══ TASK DATA ══
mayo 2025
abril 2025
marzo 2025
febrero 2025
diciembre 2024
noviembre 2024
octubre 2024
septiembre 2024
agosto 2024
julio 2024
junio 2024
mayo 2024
═══
» **EXERCISE DIRECTIONS**: Reproduce every line of the records above word for word.

» **REPLY TO THE EXERCISE**:
mayo 2025
abril 2025
marzo 2025
febrero 2025
diciembre 2024
noviembre 2024
octubre 2024
septiembre 2024
agosto 2024
julio 2024
junio 2024
mayo 2024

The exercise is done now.